Mastercard and Starbucks are prime examples of brands that have refreshed their visual identity over the years with an increasing focus on simplicity and modernity. In both cases, these companies benefited from a long history and plenty of brand equity. This allowed both brands to lean toward more contemporary minimalism while remaining completely recognizable to consumers. As with Coca-Cola, changes were never too drastic. These logos evolved to where they are now, avoiding unnecessary confusion with their existing customers.

We wrote a whole Rebrand Roundup case study on Dunkin’s success in dropping the “Donuts” from their name. Yes, this one straddled the line between refresh and rebrand, as they changed the company name yet maintained a good deal of the existing visual identity and other brand elements. Dunkin’ also leaned into enhancing its brand personality in a way that didn’t alienate long-term customers. Either way, Dunkin’ recognized shifts in the current marketplace and made targeted changes to reach a new market without sacrificing existing brand equity.
These brand refresh examples demonstrate that need a completely new logo may not be necessary to reach new audiences. Sometimes all it takes is minor changes to breathe new life into a well-known brand.

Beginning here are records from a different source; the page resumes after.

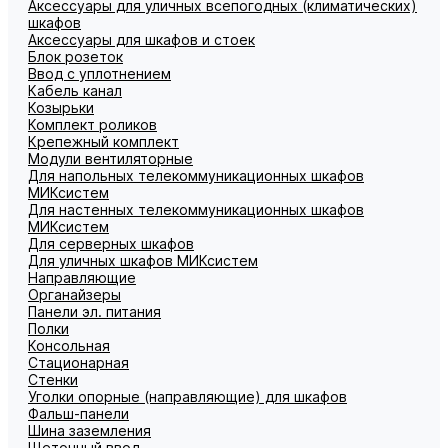
Аксессуары для уличных всепогодных (климатических)
шкафов
Аксессуары для шкафов и стоек
Блок розеток
Ввод с уплотнением
Кабель канал
Козырьки
Комплект роликов
Крепежный комплект
Модули вентиляторные
Для напольных телекоммуникационных шкафов
МИКсистем
Для настенных телекоммуникационных шкафов
МИКсистем
Для серверных шкафов
Для уличных шкафов МИКсистем
Направляющие
Органайзеры
Панели эл. питания
Полки
Консольная
Стационарная
Стенки
Уголки опорные (направляющие) для шкафов
Фальш-панели
Шина заземления
Щеточный ввод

Beware of Trend-Hopping with Your Brand Identity
Sometimes a once-great brand is feeling stale. Younger consumers stay away, thinking “This is my grandfather’s (fill in the blank).” Taking into account changing consumer values is important. But avoid the temptation of hopping on the latest branding bandwagon (brandwagon?).
Rebranding and even refreshing an existing brand can be an expensive process. Is it worth updating your look every few years to keep up with fads that come and go? Not only is there a monetary cost, but constantly reinventing your brand hurts brand equity.
For one, customers will have to be reintroduced to your brand frequently, diminishing loyalty. Further, you’ll be seen as a company that lacks focus, always running toward the shiny new object rather than delivering the reliability customers expect.
Aiming for a fresh new look doesn’t mean riding trends at the expense of building a lasting brand identity.

Wrap-Up
Refreshing your current brand identity can be an effective way to stay competitive in the marketplace and connect with new customers. However, it’s important to remember that brand refreshes should focus on maintaining brand equity rather than hopping on fads or trends.
With careful research, strategic changes, and expert consultation you can create a refreshed brand identity that is both modern and recognizable. Most importantly, it will stay true to your existing brand’s core elements.